この本にも沢山の随想や登山紀行文が掲載されているが、絵として私が特に魅了されたのは北穂高岳周辺を描いた作品だ。(写真2)
足立源一郎の油絵からは山への愛着が強く感じられる。
この本を読んでもその愛着を同様に感じることが出来た。
やはり画家が書いた紀行文なので、非常に繊細な表現、美しい比喩が沢山楽しめた一冊だった。とはいえ古い本なので書体は旧字体で書かれていて、時折漢字の読み方を調べ無ければならなかった。調べて知ること自体も楽しいひとときだった。
例えば(ほんの一部だが)・・・暗灰色(あんかいしょく)と明灰色(めいかいしょく)
舊い→古い
以下は北大山岳部のサイトから転載させて頂いたので時間がある方のみお読み願いたい。
足立源一郎(1889-1973) 画家、作家、登山家
大阪船場生れ。1905年、京都市美術工芸学校(現:京都市立芸術大学)入学。翌年、浅野忠(1856-1907、日本近代洋画界の先駆者)の開設した関西美術院に移り、浅井忠が亡くなると東京に移り、太平洋画会研究所に学ぶ。1914(大正3)年から4年半パリで画業に励んだ。1918(大正7)年、帰国後は小杉未醒、梅原龍三郎らと共に春陽会を創立。1923(大正12)年、再度ヨーロッパに向け出発、1925(大正14)年帰国する。この間、グリンデルワルドなどに入り山の絵を描く。春陽会での会員間のごたごたに嫌気がさし、山への傾斜がより強くなる。1929(昭和4)年ごろより尾瀬、会津燧岳、穂高、剣岳等から、ついに日本各地の山岳いたるところにその跡を残すことになる。1年の大半を北アルプスで過ごし、その制作態度は現場写生に徹し、岩壁にザイルにぶら下がってスケッチするなど、エピソードが数多い。
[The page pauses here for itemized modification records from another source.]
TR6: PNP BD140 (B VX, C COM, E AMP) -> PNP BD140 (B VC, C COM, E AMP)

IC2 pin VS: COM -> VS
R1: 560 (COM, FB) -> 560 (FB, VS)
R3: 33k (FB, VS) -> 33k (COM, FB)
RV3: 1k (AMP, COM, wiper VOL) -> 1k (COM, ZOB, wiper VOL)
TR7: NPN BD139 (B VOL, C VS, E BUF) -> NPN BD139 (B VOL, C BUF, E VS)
1934(昭和9)年、日本山岳会会員。1936(昭和11)年、石井鶴三、茨木猪之吉、中村清太郎、円山晩霞らと共に日本山岳画協会を設立した。画材を求めての旅は海外にも及び、台湾新高山、朝鮮半島金剛山、白頭山、満州へと広がっていった。1945(昭和20)年4月、戦争で田園調布のアトリエを焼いて、パリ時代から戦時中の制作の一切を失う。1963(昭和48)年、三度ヨーロッパに向かう。1971(昭和46)年、最後の登山として長屏山へ登る。1973(昭和48)年、最終作『春の穂高岳』を仕上げ、逝去。
「山に描く」内容
山の画家、足立源一郎の画文集である。著者が新聞、雑誌等に発表した37編よりなる随想、紀行をまとめたもので、それに73枚に及ぶ軽妙なスケッチ、11枚のカットなどが各所に挿入されている。 巻頭の「サヴォアの山居」(昭和3年8月)は、ある年の夏に過ごしたスイス、イタリア国境の一寒村での経験を美しい文章でまとめている。
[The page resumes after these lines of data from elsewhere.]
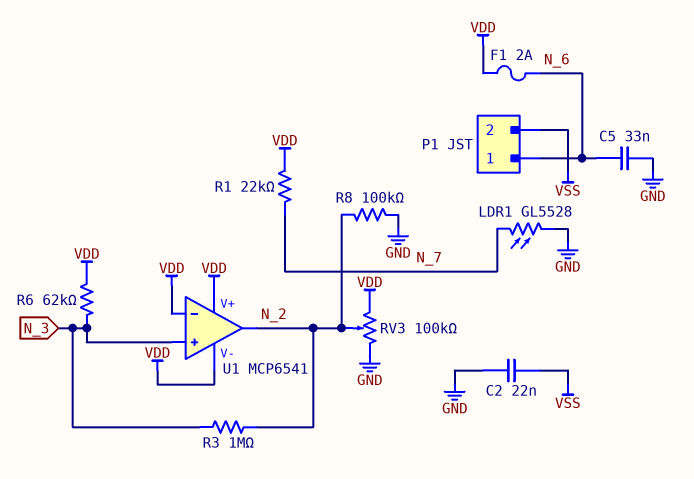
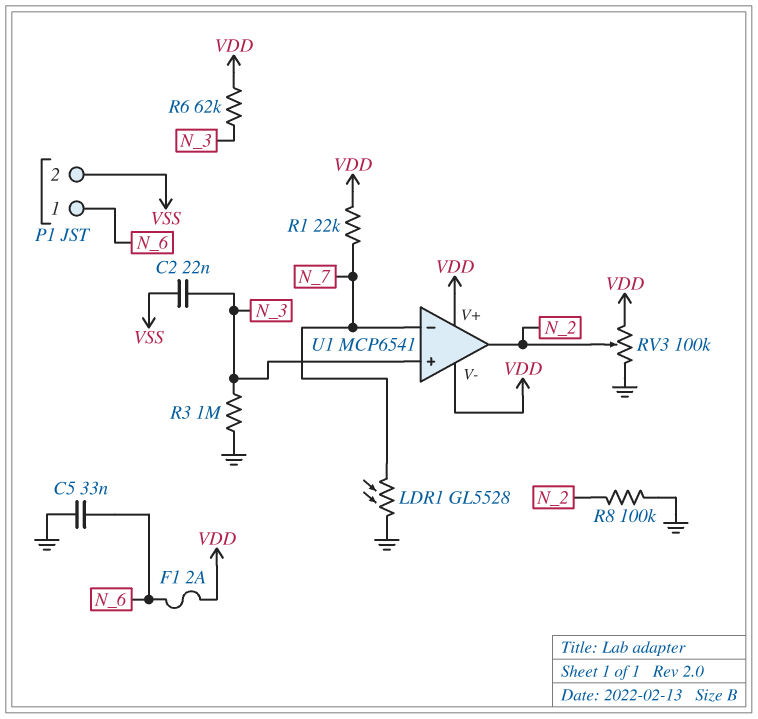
C2: 22nF (GND, VSS) -> 22nF (N_3, VSS)
R3: 1M (N_2, N_3) -> 1M (GND, N_3)
U1 pin in-: VDD -> N_7

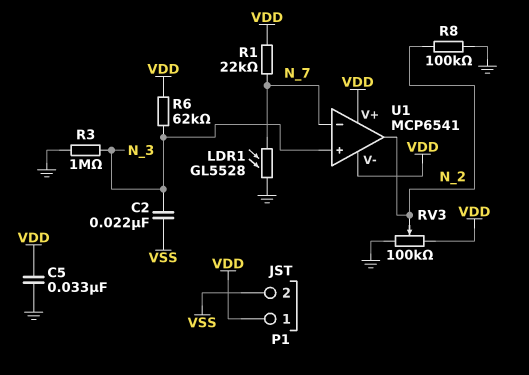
C5: 33nF (GND, N_6) -> 33nF (GND, VDD)
F1: 2A (N_6, VDD) -> none
P1 pin 1: N_6 -> VDD

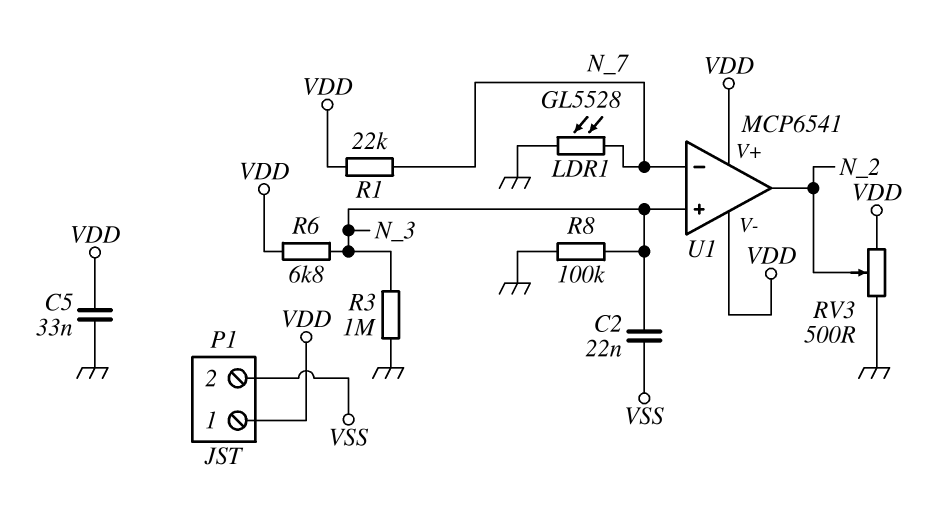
R6: 62k (N_3, VDD) -> 6.8k (N_3, VDD)
R8: 100k (GND, N_2) -> 100k (GND, N_3)
RV3: 100k (GND, VDD, wiper N_2) -> 500 (GND, VDD, wiper N_2)

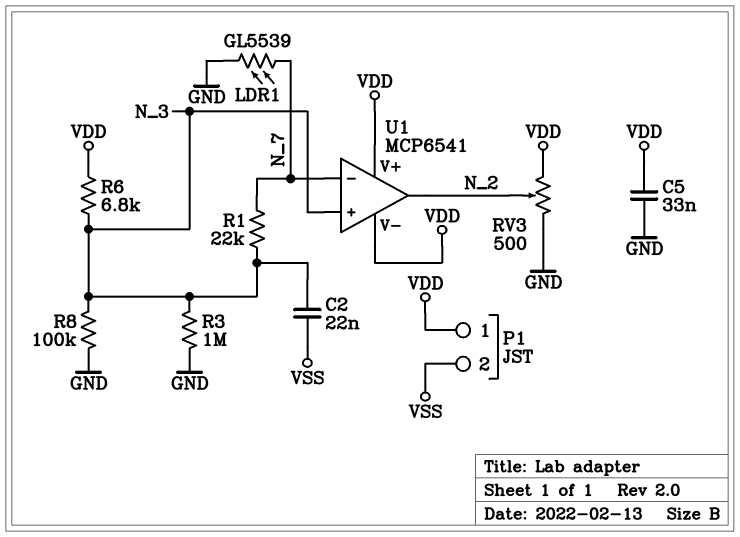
LDR1: GL5528 (GND, N_7) -> GL5539 (GND, N_7)
R1: 22k (N_7, VDD) -> 22k (N_3, N_7)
「正しい立錐形に枝をはったサバンの木陰に画架を据えて描いていると、爽やかな朝風に送られてボロンボロンと放牧した牛の鈴の音が響いてくることも屡々であった。時としては径一尺もある大きな長方形の鈴を頸に重たそうにブラ下げた牛の頭がのっそりとパレットをなめるように現れて、仕事の邪魔をすることさえあった。」
北海道の山旅は「大雪山行」(昭和8年8月)、「利尻礼文」(昭和13年8月)、「冬の北海道」(昭和13年1月)の3編が収録されている。利尻岳には鴛泊から登り、鬼脇へ降っている。
「五百米ほど登ると予想通り霧の上へ出て、空は紺青に澄み渡って、はい伏した樺の林の末枝に細かい新緑の緑を輝かせ、その下影には白花エンレイソウの花が一面に咲き乱れていた。ほどなく這松帯となって千二百八十米の一角にたどりつく。ベットリと雪を蓄えた大きな凹地をへだてて主山がピラミッドの二面を見せて泰然とそそり立っている。その雄大さと崇厳さは、北アルプスあたりでも一寸比較すべきが無いほど素晴らしいものである。」